Bert Edwards
- Born: 8 February 1917 Liverpool, England
- Died: 13 June 2008 (aged 91)
- Nationality: British (English)

Career history
- 1950–1951: Walthamstow Wolves
- 1951–1952: Aldershot Shots
- 1952–1953: Cardiff Dragons
- 1953–1958: Ipswich Witches

= Bert Edwards (speedway rider) =

British motorcycle speedway rider

Richard Herbert Edwards (8 February 1917 – 13 June 2008) was an international motorcycle speedway rider from England. He earned seven international caps for the England national speedway team.

== Biography==
Edwards was born in Liverpool but attended Hyde School in Hendon and later Goldbeaters Modern School in Burnt Oak. He was a member of the Northern Cycling Club before he and his younger brother Harry Edwards joined the Kenton and Kingsbury Motor Cycle Club. The pair gained recognition as grass track riders before moving into conventional speedway. He began his British leagues career riding for Walthamstow Wolves during the 1950 Speedway National League Division Two, where he joined his brother who was already a Walthamstow rider.
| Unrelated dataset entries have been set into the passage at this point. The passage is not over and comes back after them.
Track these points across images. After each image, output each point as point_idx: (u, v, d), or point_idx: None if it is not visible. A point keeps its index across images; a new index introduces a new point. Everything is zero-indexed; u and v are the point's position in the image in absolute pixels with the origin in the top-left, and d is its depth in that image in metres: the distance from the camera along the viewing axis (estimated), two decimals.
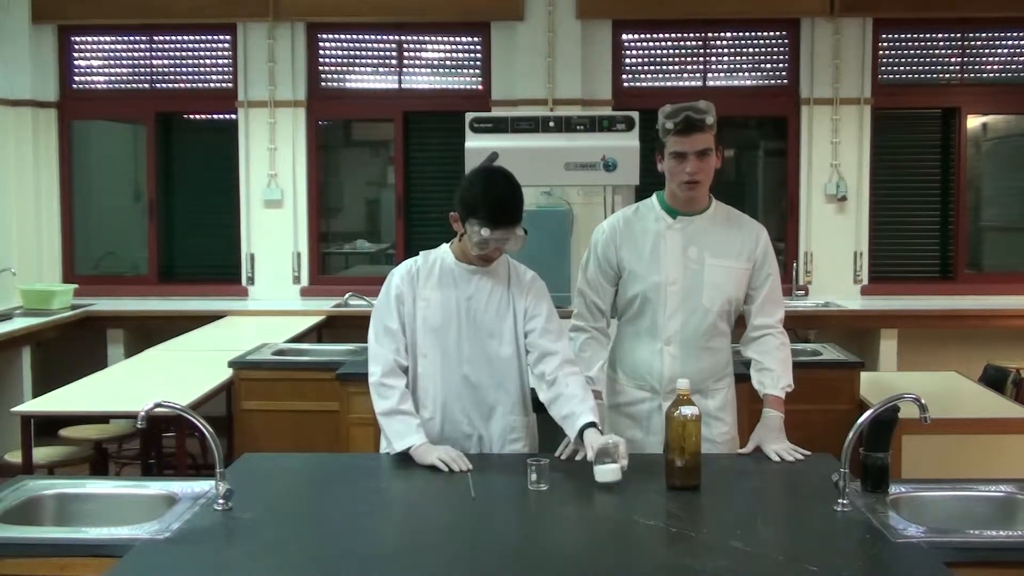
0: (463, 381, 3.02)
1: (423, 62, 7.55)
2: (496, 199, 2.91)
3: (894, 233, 7.42)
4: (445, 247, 3.10)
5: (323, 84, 7.51)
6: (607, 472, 2.70)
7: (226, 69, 7.51)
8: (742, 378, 3.29)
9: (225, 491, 2.55)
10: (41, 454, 4.60)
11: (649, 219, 3.17)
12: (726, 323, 3.17)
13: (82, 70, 7.61)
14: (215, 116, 7.71)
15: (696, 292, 3.10)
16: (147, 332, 6.63)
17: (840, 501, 2.52)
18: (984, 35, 7.36)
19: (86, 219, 7.68)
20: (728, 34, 7.43)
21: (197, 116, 7.88)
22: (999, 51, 7.44)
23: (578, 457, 2.95)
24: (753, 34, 7.41)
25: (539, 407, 3.08)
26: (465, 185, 2.99)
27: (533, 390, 3.07)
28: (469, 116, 4.47)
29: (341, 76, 7.55)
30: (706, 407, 3.05)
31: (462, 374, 3.02)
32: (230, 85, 7.47)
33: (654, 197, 3.21)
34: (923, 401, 2.62)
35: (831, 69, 7.21)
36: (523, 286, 3.05)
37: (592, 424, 2.85)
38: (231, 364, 4.71)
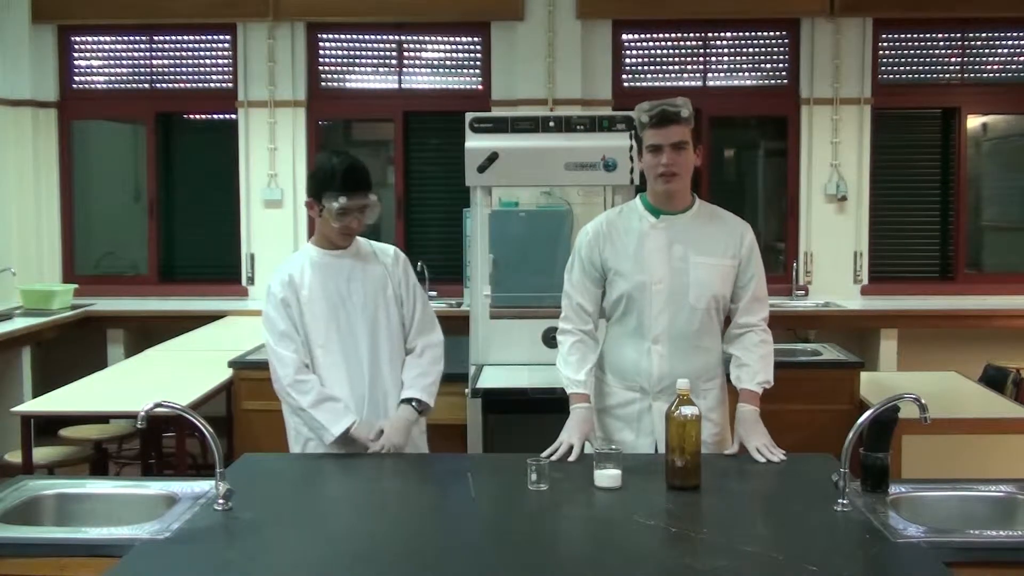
0: (364, 360, 3.17)
1: (423, 62, 7.55)
2: (346, 167, 3.10)
3: (894, 233, 7.42)
4: (307, 244, 3.27)
5: (323, 84, 7.51)
6: (608, 478, 2.70)
7: (226, 69, 7.51)
8: None
9: (225, 491, 2.55)
10: (41, 454, 4.60)
11: (633, 219, 3.17)
12: (714, 322, 3.16)
13: (82, 70, 7.61)
14: (215, 116, 7.72)
15: (682, 290, 3.10)
16: (147, 332, 6.63)
17: (840, 501, 2.52)
18: (984, 35, 7.36)
19: (86, 219, 7.68)
20: (728, 34, 7.43)
21: (197, 116, 7.88)
22: (999, 51, 7.44)
23: (570, 459, 2.95)
24: (753, 34, 7.41)
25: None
26: (315, 167, 3.21)
27: None
28: (469, 116, 4.46)
29: (341, 76, 7.55)
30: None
31: (361, 354, 3.17)
32: (230, 85, 7.47)
33: (637, 198, 3.22)
34: (923, 401, 2.62)
35: (831, 69, 7.21)
36: (390, 257, 3.27)
37: (410, 400, 3.15)
38: (231, 364, 4.71)
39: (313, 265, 3.19)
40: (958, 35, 7.34)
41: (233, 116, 7.46)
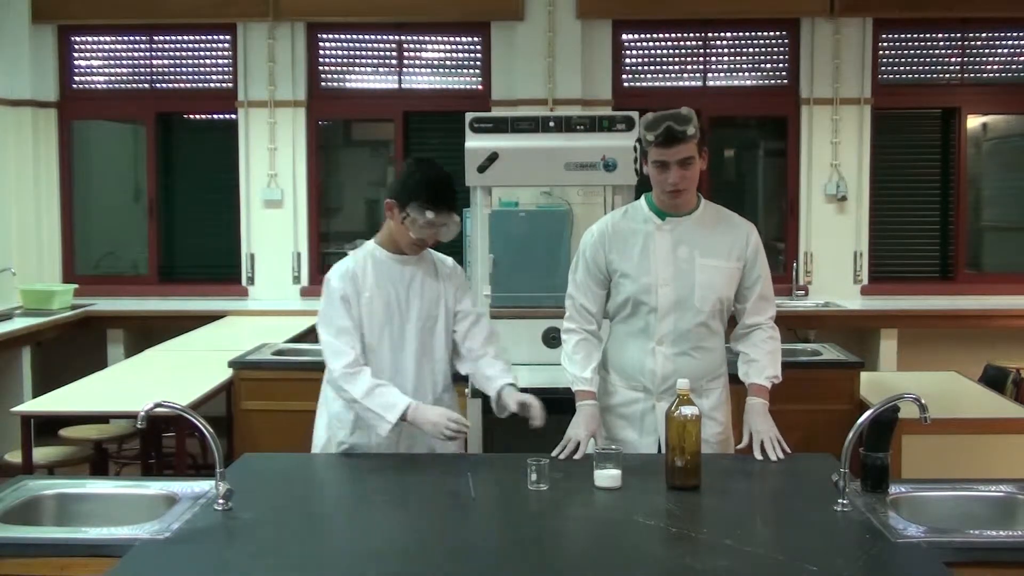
0: (410, 368, 3.14)
1: (423, 62, 7.55)
2: (439, 182, 3.06)
3: (894, 233, 7.42)
4: (371, 244, 3.22)
5: (323, 84, 7.51)
6: (608, 478, 2.71)
7: (226, 69, 7.51)
8: (736, 378, 3.28)
9: (225, 491, 2.55)
10: (41, 454, 4.60)
11: (638, 221, 3.17)
12: (719, 322, 3.17)
13: (82, 70, 7.61)
14: (215, 116, 7.71)
15: (687, 292, 3.10)
16: (147, 332, 6.63)
17: (840, 501, 2.52)
18: (984, 35, 7.36)
19: (86, 219, 7.68)
20: (728, 34, 7.43)
21: (197, 116, 7.88)
22: (999, 51, 7.44)
23: (576, 456, 2.97)
24: (753, 34, 7.41)
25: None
26: (405, 173, 3.13)
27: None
28: (469, 116, 4.46)
29: (341, 76, 7.55)
30: (700, 407, 3.04)
31: (409, 362, 3.14)
32: (230, 85, 7.47)
33: (642, 199, 3.21)
34: (923, 401, 2.62)
35: (831, 69, 7.21)
36: (448, 270, 3.24)
37: (510, 383, 3.10)
38: (231, 364, 4.71)
39: (376, 266, 3.16)
40: (958, 35, 7.34)
41: (233, 116, 7.46)
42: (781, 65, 7.41)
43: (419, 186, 3.04)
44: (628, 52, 7.41)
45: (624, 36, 7.37)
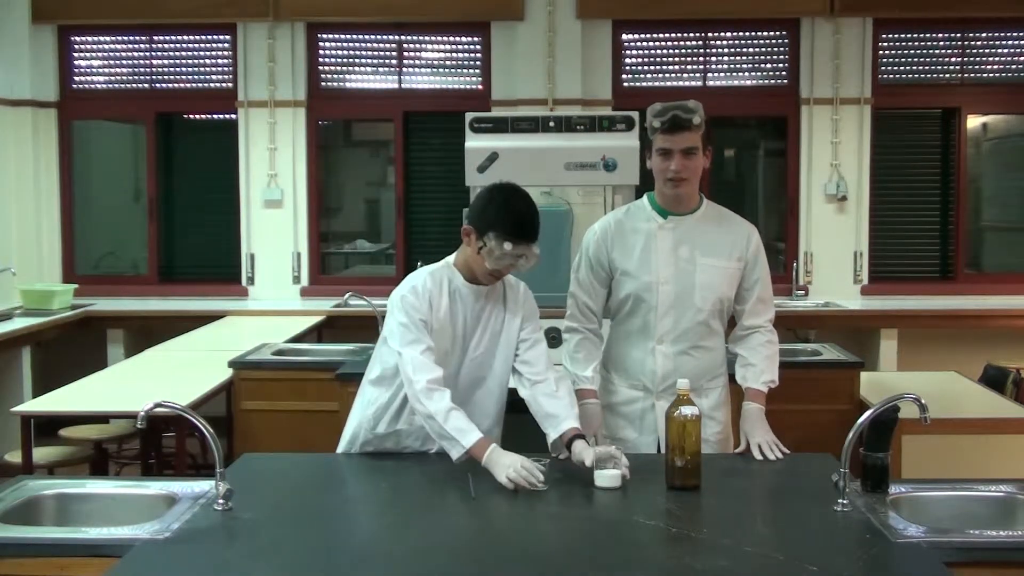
0: (461, 394, 2.97)
1: (423, 62, 7.55)
2: (521, 213, 2.88)
3: (894, 233, 7.42)
4: (449, 264, 3.02)
5: (323, 84, 7.51)
6: (608, 478, 2.71)
7: (226, 69, 7.51)
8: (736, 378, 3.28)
9: (225, 491, 2.55)
10: (41, 454, 4.60)
11: (640, 219, 3.18)
12: (719, 322, 3.18)
13: (82, 70, 7.61)
14: (215, 116, 7.71)
15: (688, 291, 3.11)
16: (147, 332, 6.63)
17: (840, 501, 2.52)
18: (984, 35, 7.36)
19: (86, 219, 7.68)
20: (728, 34, 7.43)
21: (197, 116, 7.88)
22: (999, 51, 7.44)
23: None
24: (753, 34, 7.41)
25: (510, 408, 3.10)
26: (485, 199, 2.93)
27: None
28: (469, 116, 4.47)
29: (341, 76, 7.55)
30: (699, 406, 3.04)
31: (461, 393, 2.98)
32: (230, 85, 7.47)
33: (645, 198, 3.23)
34: (923, 401, 2.62)
35: (831, 69, 7.21)
36: (518, 301, 3.05)
37: (579, 433, 2.86)
38: (231, 364, 4.71)
39: (452, 291, 2.96)
40: (958, 35, 7.34)
41: (233, 116, 7.46)
42: (781, 65, 7.41)
43: (499, 215, 2.85)
44: (628, 52, 7.41)
45: (624, 36, 7.37)
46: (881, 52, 7.32)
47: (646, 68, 7.45)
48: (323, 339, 6.54)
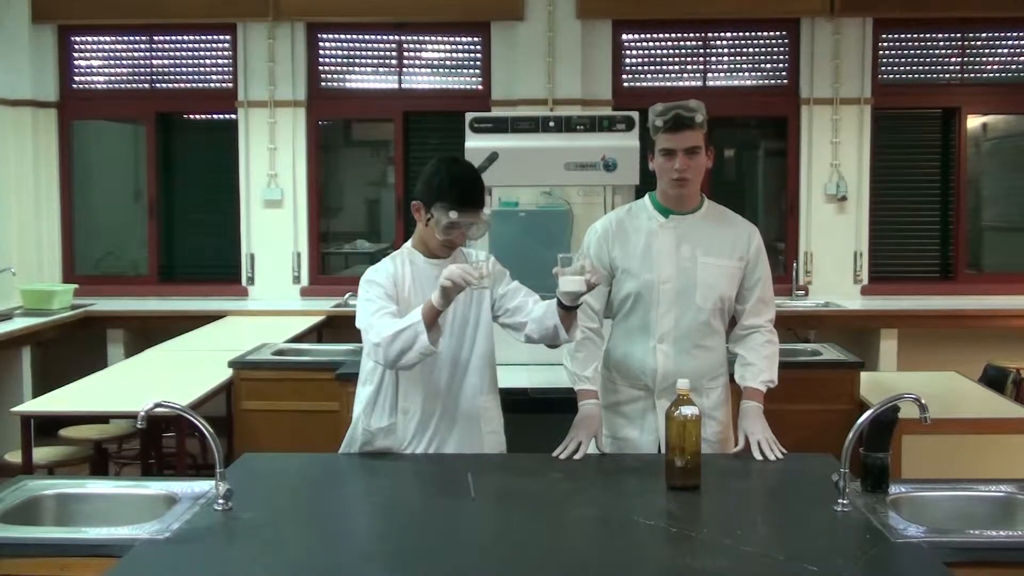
0: (445, 375, 3.02)
1: (423, 62, 7.55)
2: (462, 181, 2.94)
3: (894, 233, 7.42)
4: (408, 247, 3.09)
5: (323, 84, 7.51)
6: (571, 282, 2.74)
7: (226, 69, 7.51)
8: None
9: (225, 491, 2.55)
10: (41, 454, 4.60)
11: (642, 218, 3.19)
12: (720, 321, 3.18)
13: (82, 70, 7.61)
14: (215, 116, 7.72)
15: (689, 290, 3.11)
16: (147, 332, 6.63)
17: (840, 501, 2.52)
18: (984, 35, 7.36)
19: (86, 219, 7.68)
20: (728, 34, 7.43)
21: (197, 116, 7.89)
22: (999, 51, 7.44)
23: (577, 456, 2.97)
24: (753, 34, 7.41)
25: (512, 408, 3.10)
26: (429, 172, 3.00)
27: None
28: (469, 116, 4.47)
29: (341, 76, 7.55)
30: (700, 406, 3.03)
31: (445, 367, 3.02)
32: (230, 85, 7.47)
33: (646, 197, 3.23)
34: (923, 401, 2.62)
35: (831, 69, 7.22)
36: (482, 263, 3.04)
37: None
38: (231, 364, 4.71)
39: (415, 271, 3.02)
40: (958, 35, 7.34)
41: (233, 116, 7.46)
42: (781, 65, 7.41)
43: (442, 185, 2.92)
44: (628, 52, 7.41)
45: (624, 36, 7.37)
46: (881, 52, 7.33)
47: (646, 68, 7.45)
48: (323, 339, 6.54)
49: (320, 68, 7.49)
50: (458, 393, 3.03)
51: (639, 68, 7.44)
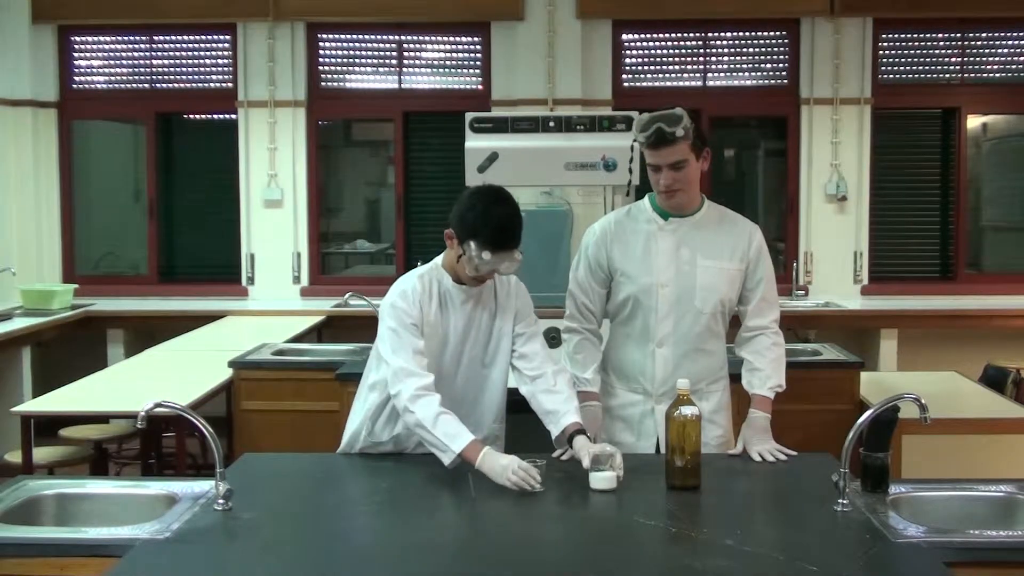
0: (455, 401, 2.96)
1: (423, 62, 7.55)
2: (499, 222, 2.83)
3: (894, 233, 7.42)
4: (438, 265, 3.00)
5: (323, 84, 7.51)
6: (603, 480, 2.70)
7: (226, 69, 7.51)
8: (737, 380, 3.27)
9: (225, 491, 2.55)
10: (41, 454, 4.60)
11: (640, 220, 3.17)
12: (720, 325, 3.16)
13: (82, 70, 7.61)
14: (215, 116, 7.72)
15: (688, 294, 3.09)
16: (147, 332, 6.63)
17: (840, 501, 2.52)
18: (984, 35, 7.36)
19: (86, 219, 7.68)
20: (728, 34, 7.43)
21: (197, 116, 7.88)
22: (999, 51, 7.44)
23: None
24: (753, 34, 7.41)
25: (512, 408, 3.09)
26: (465, 204, 2.88)
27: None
28: (469, 116, 4.48)
29: (341, 76, 7.55)
30: (700, 409, 3.04)
31: (455, 395, 2.98)
32: (230, 85, 7.47)
33: (646, 199, 3.20)
34: (923, 401, 2.62)
35: (831, 69, 7.21)
36: (510, 295, 3.04)
37: (579, 428, 2.85)
38: (231, 364, 4.71)
39: (442, 293, 2.96)
40: (958, 35, 7.34)
41: (233, 116, 7.46)
42: (781, 65, 7.41)
43: (478, 224, 2.81)
44: (628, 52, 7.41)
45: (624, 36, 7.37)
46: (881, 52, 7.33)
47: (646, 68, 7.45)
48: (323, 339, 6.54)
49: (320, 68, 7.49)
50: (467, 418, 2.92)
51: (639, 68, 7.44)
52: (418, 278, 2.96)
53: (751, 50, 7.44)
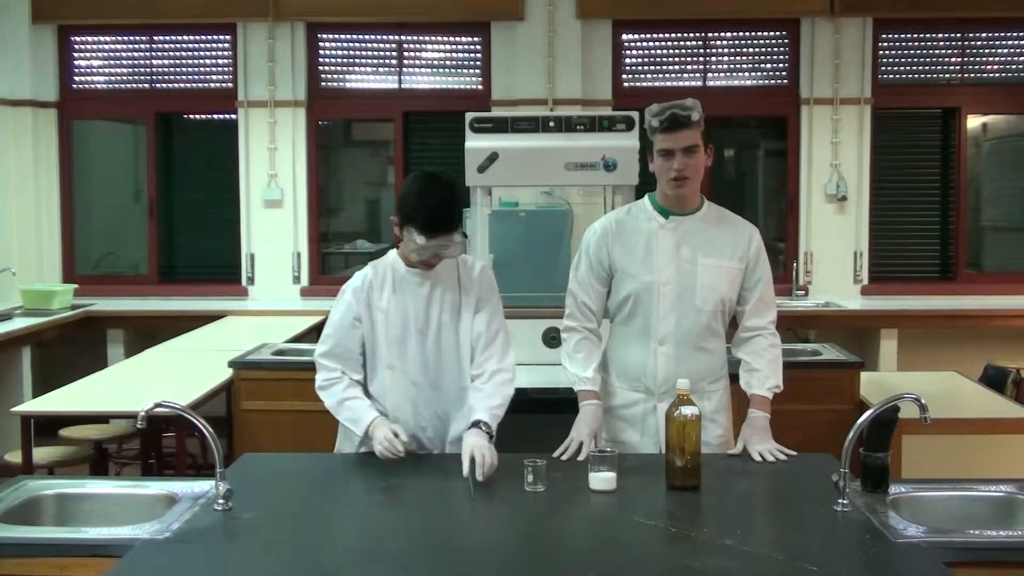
0: (425, 387, 3.04)
1: (423, 62, 7.55)
2: (432, 207, 2.88)
3: (894, 233, 7.42)
4: (394, 254, 3.09)
5: (323, 84, 7.51)
6: (602, 480, 2.70)
7: (226, 69, 7.51)
8: (737, 380, 3.27)
9: (225, 491, 2.55)
10: (41, 454, 4.60)
11: (641, 219, 3.17)
12: (720, 324, 3.16)
13: (82, 70, 7.60)
14: (215, 116, 7.72)
15: (689, 292, 3.10)
16: (147, 332, 6.63)
17: (840, 501, 2.53)
18: (984, 35, 7.36)
19: (86, 219, 7.68)
20: (728, 34, 7.43)
21: (197, 116, 7.88)
22: (999, 51, 7.44)
23: (580, 458, 2.96)
24: (753, 34, 7.41)
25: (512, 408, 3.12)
26: (404, 191, 2.96)
27: None
28: (469, 116, 4.46)
29: (341, 76, 7.55)
30: (701, 409, 3.04)
31: (423, 380, 3.04)
32: (230, 85, 7.47)
33: (646, 198, 3.22)
34: (923, 401, 2.62)
35: (831, 69, 7.21)
36: (472, 279, 3.08)
37: (478, 423, 2.90)
38: (231, 364, 4.71)
39: (396, 281, 3.03)
40: (958, 35, 7.34)
41: (233, 116, 7.46)
42: (781, 65, 7.41)
43: (413, 210, 2.89)
44: (628, 52, 7.41)
45: (624, 36, 7.37)
46: (881, 52, 7.32)
47: (646, 68, 7.45)
48: None
49: (320, 68, 7.49)
50: (445, 405, 3.09)
51: (639, 68, 7.44)
52: (372, 266, 3.09)
53: (751, 50, 7.44)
In 1951, after starting the season with Walthamstow, Edwards was loaned out to Aldershot Shots and remained at the club for the first half of the 1952 before transferring from parent club Walthamstow to Cardiff Dragons for £400.

Edwards' riding average was solid but not particularly special and it was not until he joined Ipswich Witches that his career took off. He left Cardiff following their withdrawal from the league in 1953 and although he only rode eight matches for Ipswich during the remainder of the season, he averaged 9.12.

Edwards became very popular at Ipswich where attendances consistently approached 20,000 and was described as an idol by the press. In 1955, he averaged 9.45 and was club captain. In 1956, he was called up by England for test matches that included fixtures against Sweden and Australia. His final two seasons were with Ipswich in the highest division of British speedway in the National League.

==Family==
Edwards' father Richard was a councillor in Harrow and his uncle was Bob Edwards, a Member of Parliament (MP) from 1955 to 1987.